= Patrick Murray (priest) =

New Zealand Catholic priest, editor and ecumenicist

Patrick Francis Murray (9 April 1931 - 6 August 1983) was a New Zealand Catholic priest, editor and ecumenicist.

==Biography==
Murray was born in County Down, Northern Ireland, on 9 April 1931. He was educated at the National University of Ireland. He was ordained a priest at All Hallows College, Dublin, in 1954. He arrived in the Catholic Diocese of Auckland in 1956, and ministered in various parishes in that diocese.

In 1962, Murray was appointed assistant editor of Zealandia, the Catholic weekly newspaper owned by the Bishop of Auckland, James Liston. Liston had become increasingly dissatisfied with the editorial line taken by the previous editor, Father Ernest Simmons, and dismissed him. Murray was appointed to replace Simmons but continued the same editorial approach, which was highly favourable to the reforms of the Second Vatican Council but also included liberal comments on contraception. Murray was in turn dismissed from the post later in 1969 and replaced by the very conservative priest, Denzil Meuli. Murray's removal provoked protests from Zealandia readers, the resignation of all the paper's staff, and a significant protest outside the bishop's residence which included supporters and opponents of Liston.
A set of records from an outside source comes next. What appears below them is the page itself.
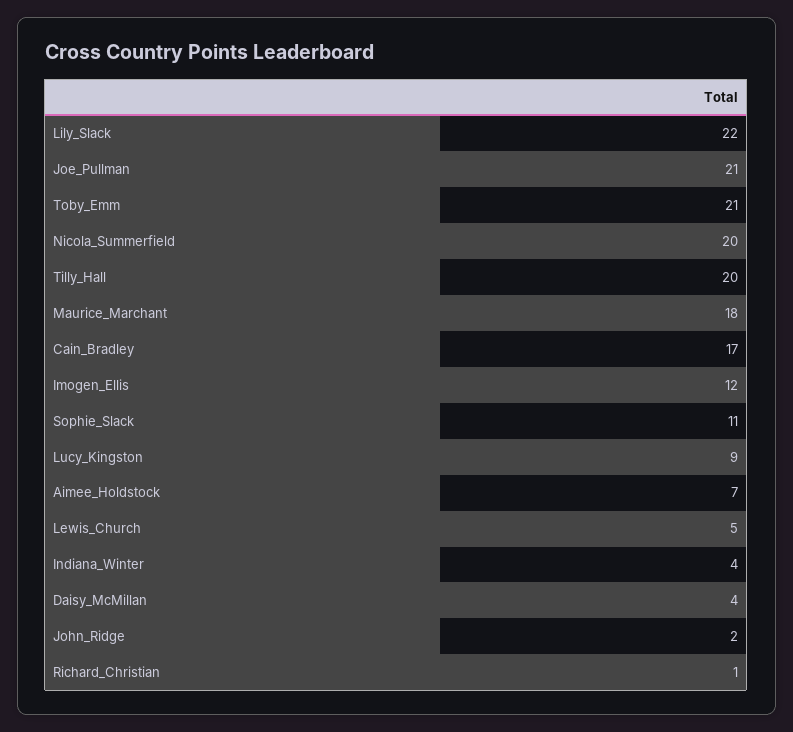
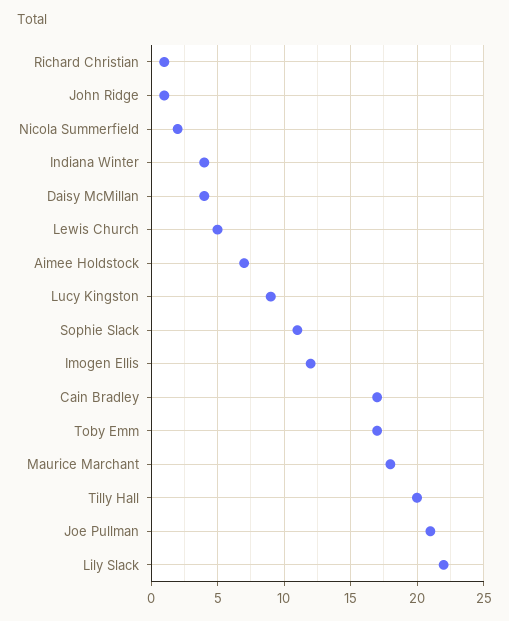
Toby_Emm: 21 -> 17
Nicola_Summerfield: 20 -> 2
John_Ridge: 2 -> 1

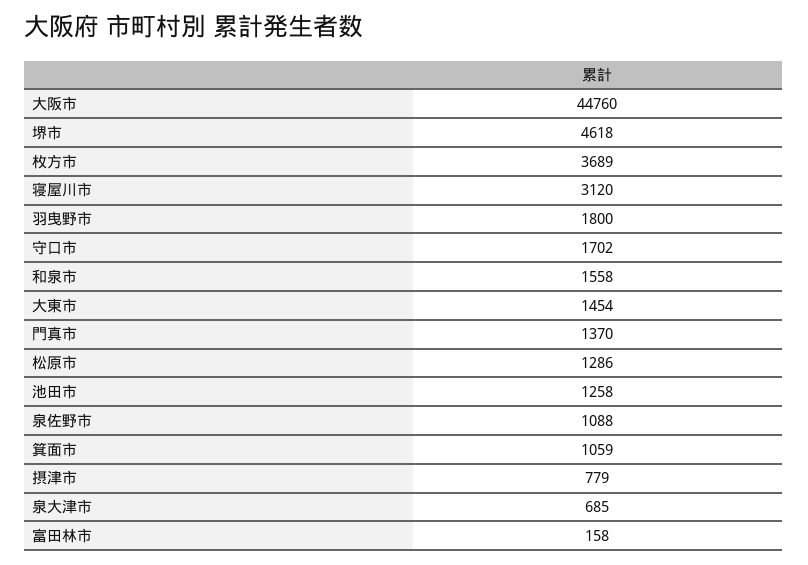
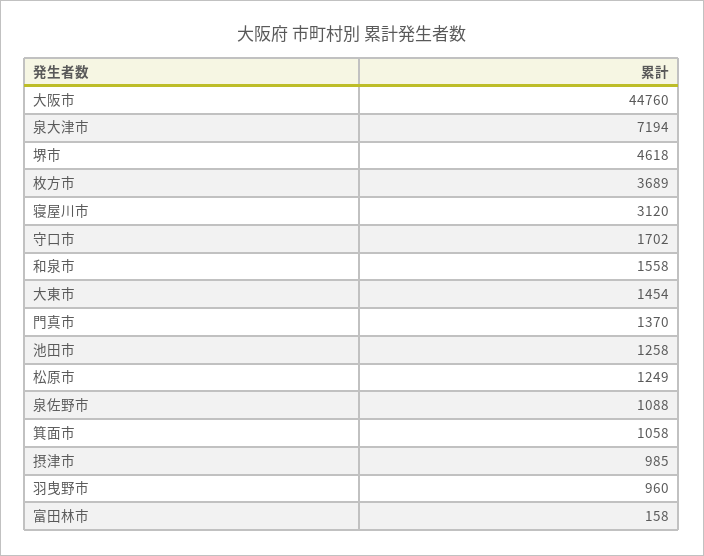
羽曳野市: 1800 -> 960
松原市: 1286 -> 1249
箕面市: 1059 -> 1058
摂津市: 779 -> 985
泉大津市: 685 -> 7194

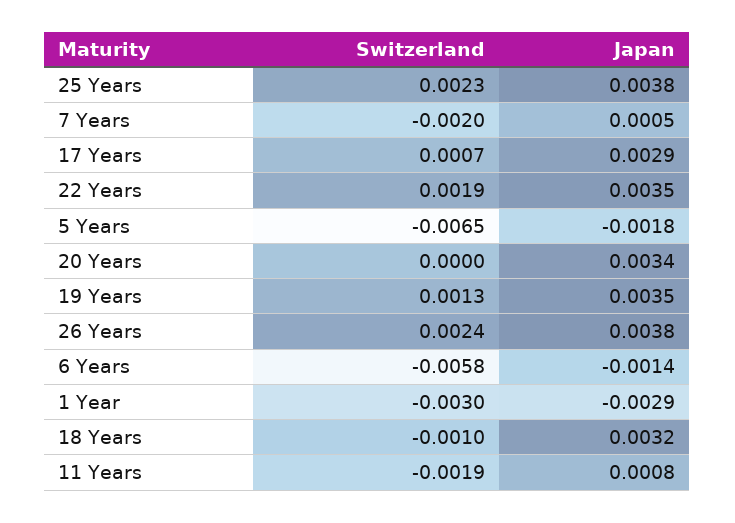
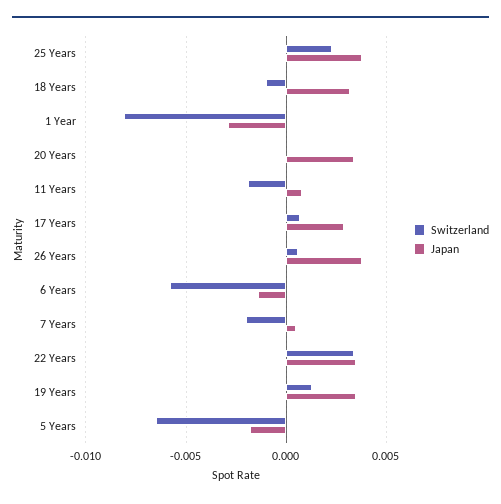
Switzerland, 22 Years: 0.0019 -> 0.0035
Switzerland, 26 Years: 0.0024 -> 0.0005
Switzerland, 1 Year: -0.003 -> -0.008

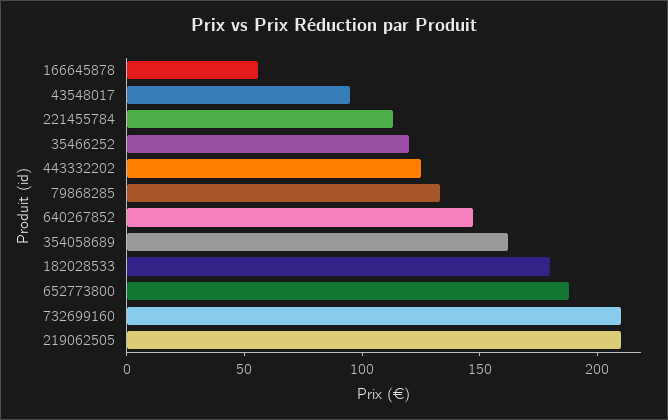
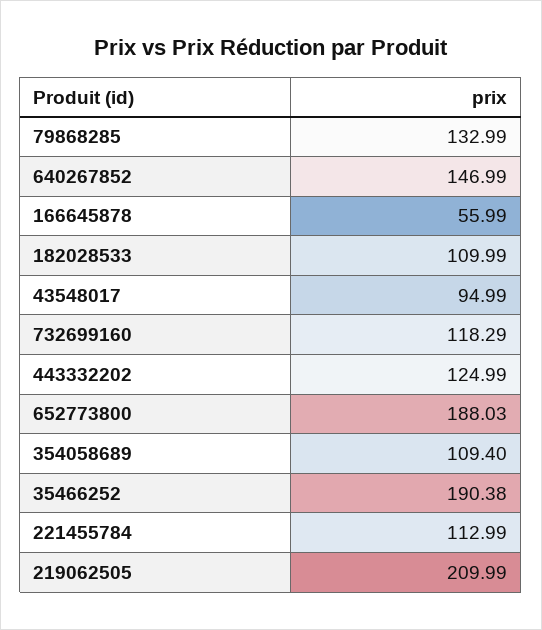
35466252: 120 -> 190.38
354058689: 160 -> 109.4
182028533: 180 -> 109.99
732699160: 210 -> 118.29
Murray was a Catholic representative in the formal dialogue between the Catholic Church and New Zealand Methodists and was closely involved in Anglican–Catholic discussions. He was on the joint National Council of Churches–Catholic committee that planned a new council of churches, an initiative that was ultimately unsuccessful.

Murray was parish priest of Te Awamutu in the Diocese of Hamilton when he died suddenly at his presbytery on 6 August 1983 at the age of 52.